***** Input data *****

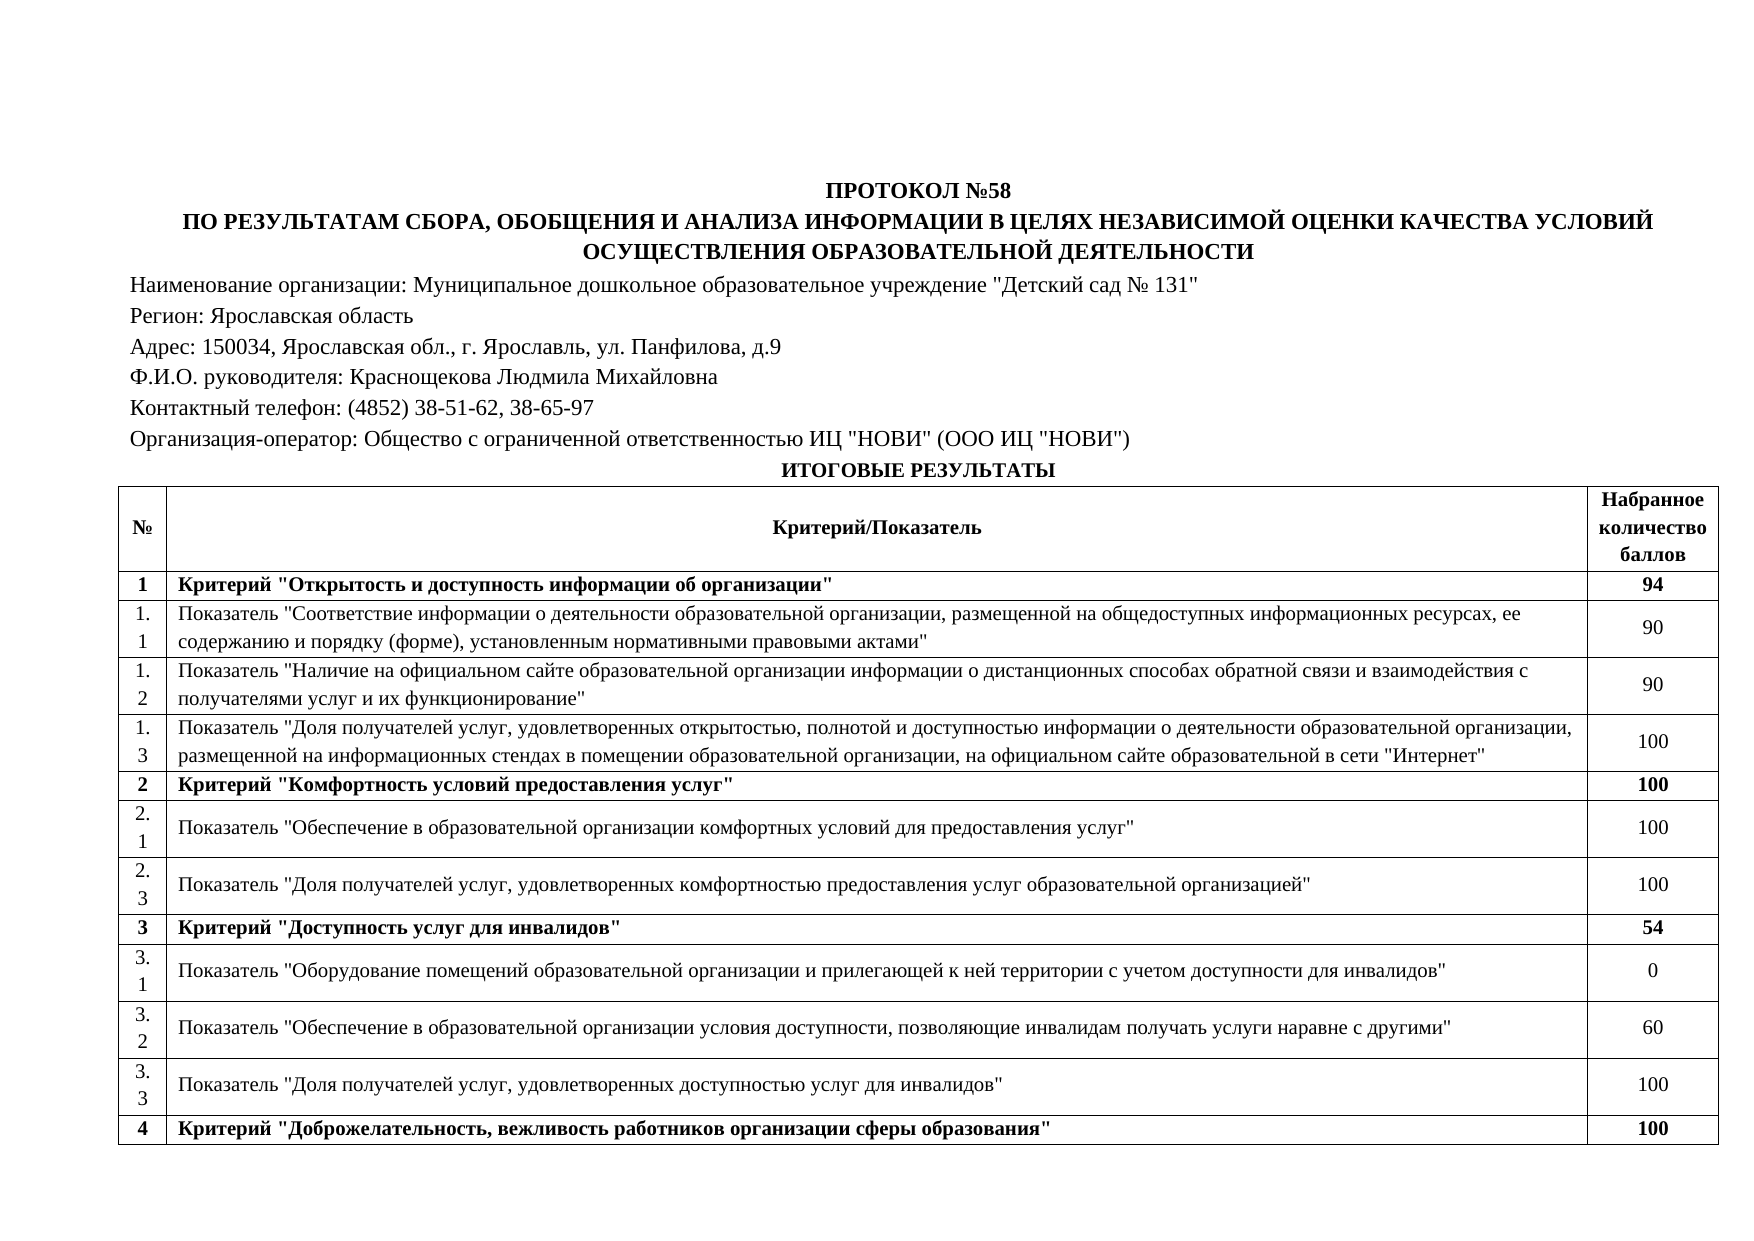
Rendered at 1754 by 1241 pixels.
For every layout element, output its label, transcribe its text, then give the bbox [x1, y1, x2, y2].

table_cell Наименование организации: Муниципальное дошкольное образовательное учреждение "Детский сад № 131" [118, 271, 1718, 302]
table_cell ОСУЩЕСТВЛЕНИЯ ОБРАЗОВАТЕЛЬНОЙ ДЕЯТЕЛЬНОСТИ [118, 239, 1718, 269]
table_cell 3.3 [119, 1059, 166, 1114]
table_cell Набранное количество баллов [1588, 487, 1718, 571]
table_cell 60 [1588, 1002, 1718, 1057]
table_cell Показатель "Оборудование помещений образовательной организации и прилегающей к ней территории с учетом доступности для инвалидов" [167, 945, 1587, 1001]
table_header ПРОТОКОЛ №58 [118, 177, 1718, 208]
table_cell 1.2 [119, 658, 166, 714]
table_cell 3 [119, 915, 166, 943]
table_cell Показатель "Доля получателей услуг, удовлетворенных комфортностью предоставления услуг образовательной организацией" [167, 858, 1587, 914]
table_cell ИТОГОВЫЕ РЕЗУЛЬТАТЫ [118, 458, 1718, 486]
table_cell Критерий "Доступность услуг для инвалидов" [167, 915, 1587, 943]
table_cell Регион: Ярославская область [118, 302, 1718, 333]
table_cell 2 [119, 772, 166, 800]
table_cell 4 [119, 1116, 166, 1144]
table_cell 100 [1588, 801, 1718, 857]
table_cell Ф.И.О. руководителя: Краснощекова Людмила Михайловна [118, 363, 1718, 394]
table_cell ПО РЕЗУЛЬТАТАМ СБОРА, ОБОБЩЕНИЯ И АНАЛИЗА ИНФОРМАЦИИ В ЦЕЛЯХ НЕЗАВИСИМОЙ ОЦЕНКИ КАЧЕСТВА УСЛОВИЙ [118, 208, 1718, 238]
table_cell Критерий "Открытость и доступность информации об организации" [167, 572, 1587, 600]
table_cell 54 [1588, 915, 1718, 943]
table_cell 1.1 [119, 601, 166, 657]
table_cell Адрес: 150034, Ярославская обл., г. Ярославль, ул. Панфилова, д.9 [118, 333, 1718, 363]
table_cell Контактный телефон: (4852) 38-51-62, 38-65-97 [118, 394, 1718, 424]
table_cell Критерий "Доброжелательность, вежливость работников организации сферы образования" [167, 1116, 1587, 1144]
table_cell 0 [1588, 945, 1718, 1001]
table_cell 3.2 [119, 1002, 166, 1057]
table_cell Организация-оператор: Общество с ограниченной ответственностью ИЦ "НОВИ" (ООО ИЦ "НОВИ") [118, 425, 1718, 455]
table_cell 100 [1588, 1116, 1718, 1144]
table_cell Показатель "Обеспечение в образовательной организации комфортных условий для предоставления услуг" [167, 801, 1587, 857]
table_cell Показатель "Соответствие информации о деятельности образовательной организации, размещенной на общедоступных информационных ресурсах, ее содержанию и порядку (форме), установленным нормативными правовыми актами" [167, 601, 1587, 657]
table_cell № [119, 487, 166, 571]
table_cell 90 [1588, 601, 1718, 657]
table_cell Показатель "Доля получателей услуг, удовлетворенных открытостью, полнотой и доступностью информации о деятельности образовательной организации, размещенной на информационных стендах в помещении образовательной организации, на официальном сайте образовательной в сети "Интернет" [167, 715, 1587, 771]
table_cell 1 [119, 572, 166, 600]
table_cell 94 [1588, 572, 1718, 600]
table_cell 100 [1588, 772, 1718, 800]
table_cell Показатель "Обеспечение в образовательной организации условия доступности, позволяющие инвалидам получать услуги наравне с другими" [167, 1002, 1587, 1057]
table_cell Критерий/Показатель [167, 487, 1587, 571]
table_cell Показатель "Доля получателей услуг, удовлетворенных доступностью услуг для инвалидов" [167, 1059, 1587, 1114]
table_cell Критерий "Комфортность условий предоставления услуг" [167, 772, 1587, 800]
table_cell 3.1 [119, 945, 166, 1001]
table_cell 100 [1588, 1059, 1718, 1114]
table_cell 90 [1588, 658, 1718, 714]
table_cell 2.1 [119, 801, 166, 857]
table_cell 2.3 [119, 858, 166, 914]
table_cell 1.3 [119, 715, 166, 771]
table_cell Показатель "Наличие на официальном сайте образовательной организации информации о дистанционных способах обратной связи и взаимодействия с получателями услуг и их функционирование" [167, 658, 1587, 714]
table_cell 100 [1588, 715, 1718, 771]
table_cell 100 [1588, 858, 1718, 914]
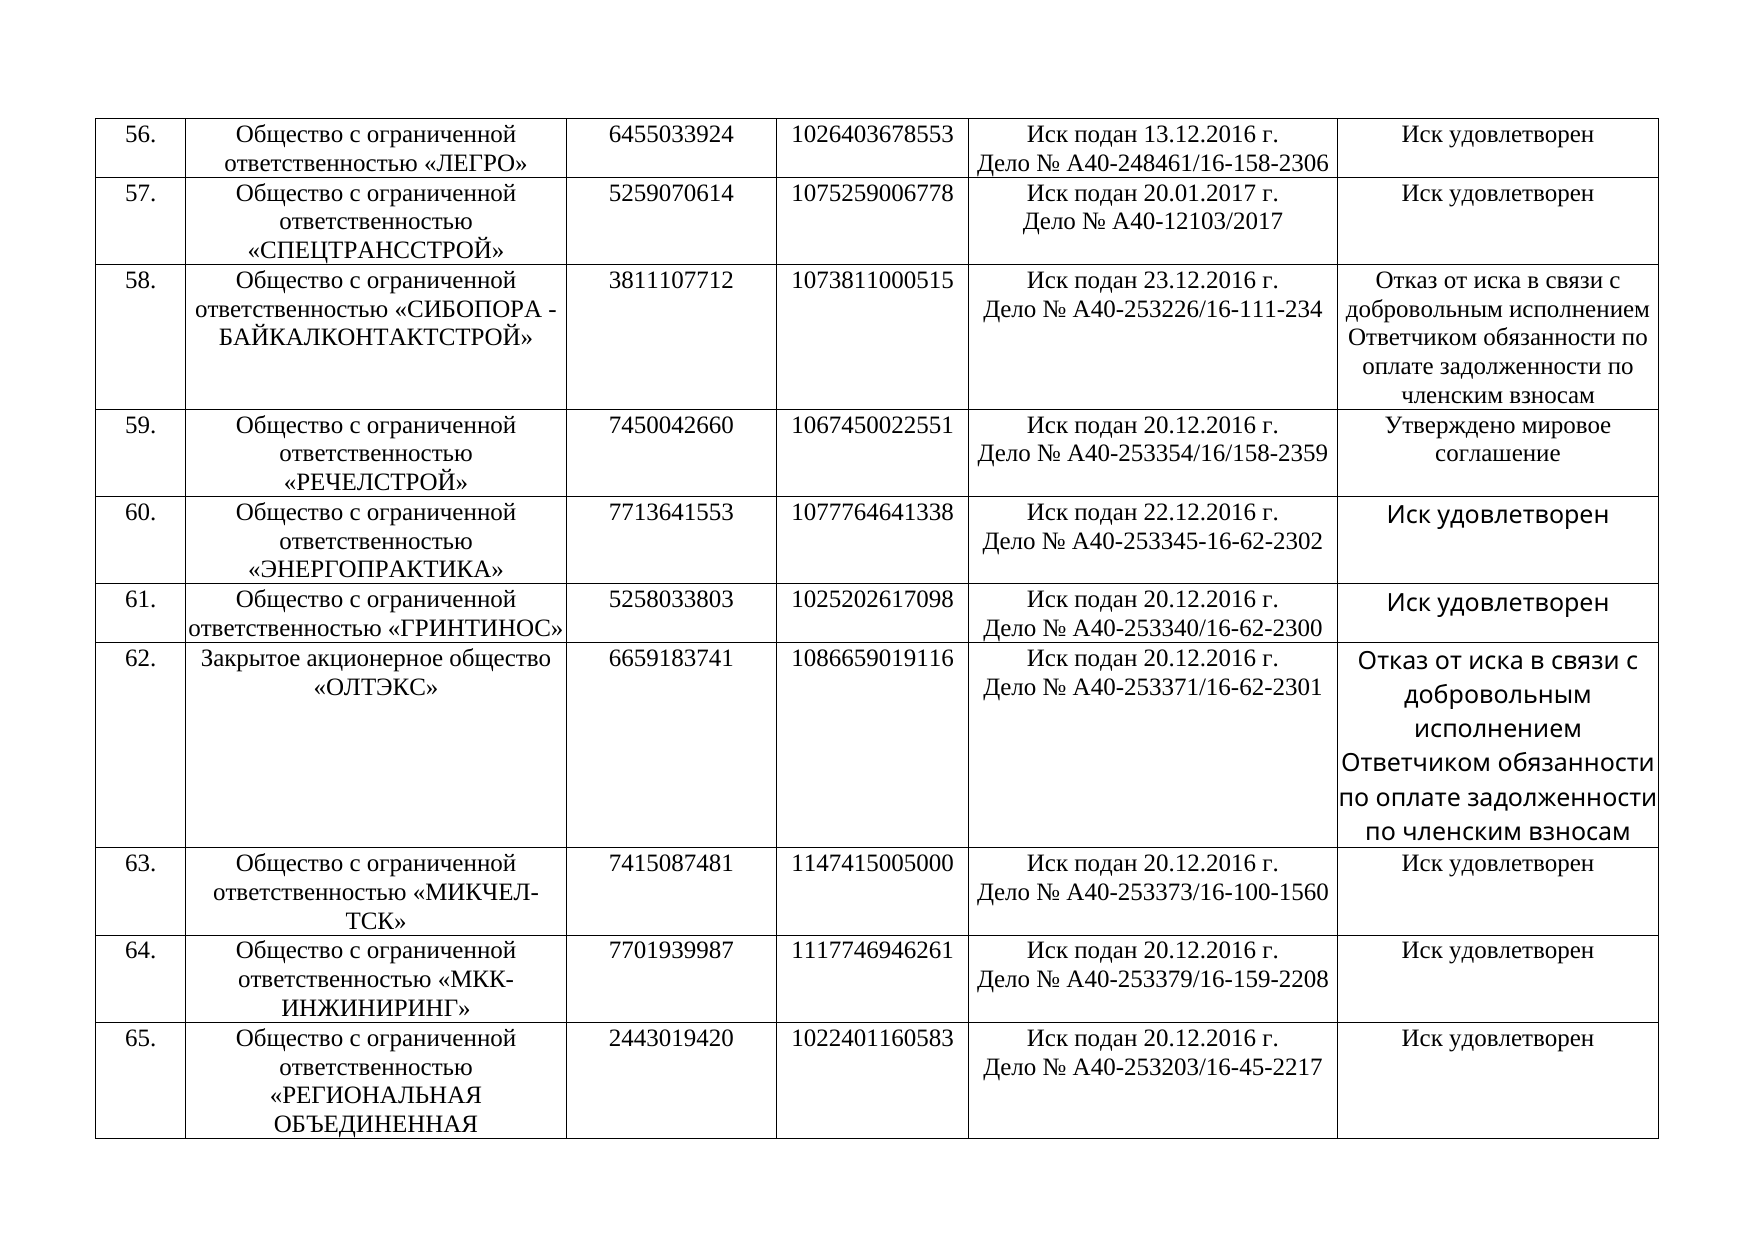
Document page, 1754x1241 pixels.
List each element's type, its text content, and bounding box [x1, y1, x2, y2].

table_cell 3811107712 [567, 265, 776, 409]
table_cell 1026403678553 [777, 119, 968, 177]
table_cell 7415087481 [567, 848, 776, 934]
table_cell Отказ от иска в связи с добровольным исполнением Ответчиком обязанности по оплате задолженности по членским взносам [1338, 265, 1658, 409]
table_cell Общество с ограниченной ответственностью «ЛЕГРО» [186, 119, 566, 177]
table_cell Закрытое акционерное общество «ОЛТЭКС» [186, 643, 566, 847]
table_cell 1147415005000 [777, 848, 968, 934]
table_cell 63. [96, 848, 185, 934]
table_cell 65. [96, 1023, 185, 1138]
table_cell Иск удовлетворен [1338, 848, 1658, 934]
table_cell 5258033803 [567, 584, 776, 642]
table_cell 58. [96, 265, 185, 409]
table_cell Иск подан 22.12.2016 г. Дело № А40-253345-16-62-2302 [969, 497, 1337, 583]
table_cell Отказ от иска в связи с добровольным исполнением Ответчиком обязанности по оплате задолженности по членским взносам [1338, 643, 1658, 847]
table_cell Общество с ограниченной ответственностью «ЭНЕРГОПРАКТИКА» [186, 497, 566, 583]
table_cell 60. [96, 497, 185, 583]
table_cell Иск подан 20.12.2016 г. Дело № А40-253371/16-62-2301 [969, 643, 1337, 847]
table_cell Иск удовлетворен [1338, 936, 1658, 1022]
table_cell 62. [96, 643, 185, 847]
table_cell 1073811000515 [777, 265, 968, 409]
table_cell Иск подан 20.12.2016 г. Дело № А40-253354/16/158-2359 [969, 410, 1337, 496]
table_cell 1022401160583 [777, 1023, 968, 1138]
table_cell 6659183741 [567, 643, 776, 847]
table_cell Общество с ограниченной ответственностью «СИБОПОРА -БАЙКАЛКОНТАКТСТРОЙ» [186, 265, 566, 409]
table_cell Иск подан 20.12.2016 г. Дело № А40-253379/16-159-2208 [969, 936, 1337, 1022]
table_cell 56. [96, 119, 185, 177]
table_cell Иск удовлетворен [1338, 497, 1658, 583]
table_cell Общество с ограниченной ответственностью «МКК-ИНЖИНИРИНГ» [186, 936, 566, 1022]
table_cell 57. [96, 178, 185, 264]
table_cell 59. [96, 410, 185, 496]
table_cell 1077764641338 [777, 497, 968, 583]
table_cell 61. [96, 584, 185, 642]
table_cell Иск удовлетворен [1338, 584, 1658, 642]
table_cell Общество с ограниченной ответственностью «МИКЧЕЛ-ТСК» [186, 848, 566, 934]
table_cell 7701939987 [567, 936, 776, 1022]
table_cell Общество с ограниченной ответственностью «ГРИНТИНОС» [186, 584, 566, 642]
table_cell 7713641553 [567, 497, 776, 583]
table_cell 1075259006778 [777, 178, 968, 264]
table_cell 5259070614 [567, 178, 776, 264]
table_cell 64. [96, 936, 185, 1022]
table_cell Общество с ограниченной ответственностью «РЕЧЕЛСТРОЙ» [186, 410, 566, 496]
table_cell Иск подан 20.12.2016 г. Дело № А40-253373/16-100-1560 [969, 848, 1337, 934]
table_cell Иск подан 20.01.2017 г. Дело № А40-12103/2017 [969, 178, 1337, 264]
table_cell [969, 1023, 1337, 1138]
table_cell Иск подан 20.12.2016 г. Дело № А40-253340/16-62-2300 [969, 584, 1337, 642]
table_cell Иск подан 13.12.2016 г. Дело № А40-248461/16-158-2306 [969, 119, 1337, 177]
table_cell 1117746946261 [777, 936, 968, 1022]
table_cell 2443019420 [567, 1023, 776, 1138]
table_cell Иск удовлетворен [1338, 119, 1658, 177]
table_cell Иск удовлетворен [1338, 1023, 1658, 1138]
table_cell 6455033924 [567, 119, 776, 177]
table_cell Иск удовлетворен [1338, 178, 1658, 264]
table_cell Общество с ограниченной ответственностью «СПЕЦТРАНССТРОЙ» [186, 178, 566, 264]
table_cell Иск подан 23.12.2016 г. Дело № А40-253226/16-111-234 [969, 265, 1337, 409]
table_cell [186, 1023, 566, 1138]
table_cell 1086659019116 [777, 643, 968, 847]
table_cell 7450042660 [567, 410, 776, 496]
table_cell 1025202617098 [777, 584, 968, 642]
table_cell Утверждено мировое соглашение [1338, 410, 1658, 496]
table_cell 1067450022551 [777, 410, 968, 496]
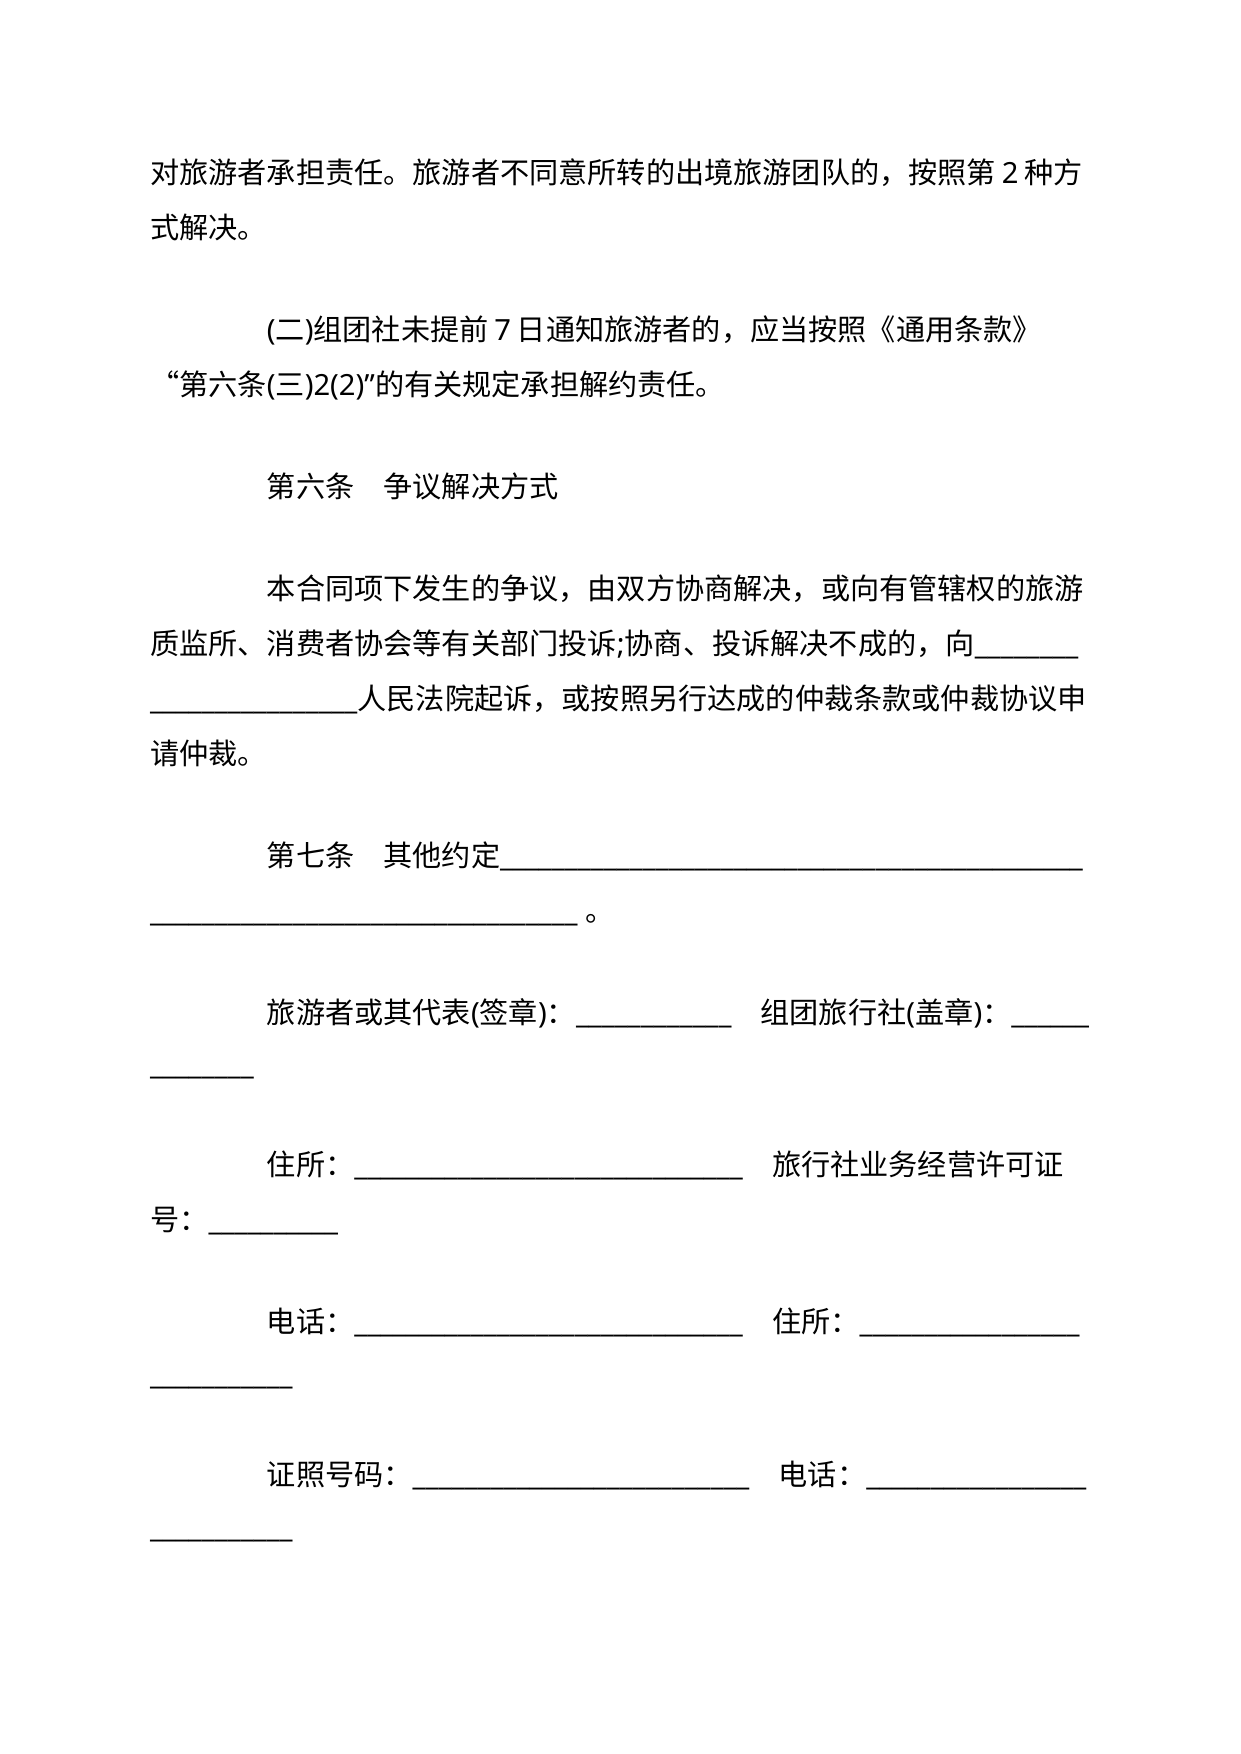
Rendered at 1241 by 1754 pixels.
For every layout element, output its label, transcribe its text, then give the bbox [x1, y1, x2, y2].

*****

**What this task involves:** Using the listing above, return all lines where the word "членским" occurs.

**Your solution:**
table_cell Отказ от иска в связи с добровольным исполнением Ответчиком обязанности по оплате задолженности по членским взносам [1338, 265, 1658, 409]
table_cell Отказ от иска в связи с добровольным исполнением Ответчиком обязанности по оплате задолженности по членским взносам [1338, 643, 1658, 847]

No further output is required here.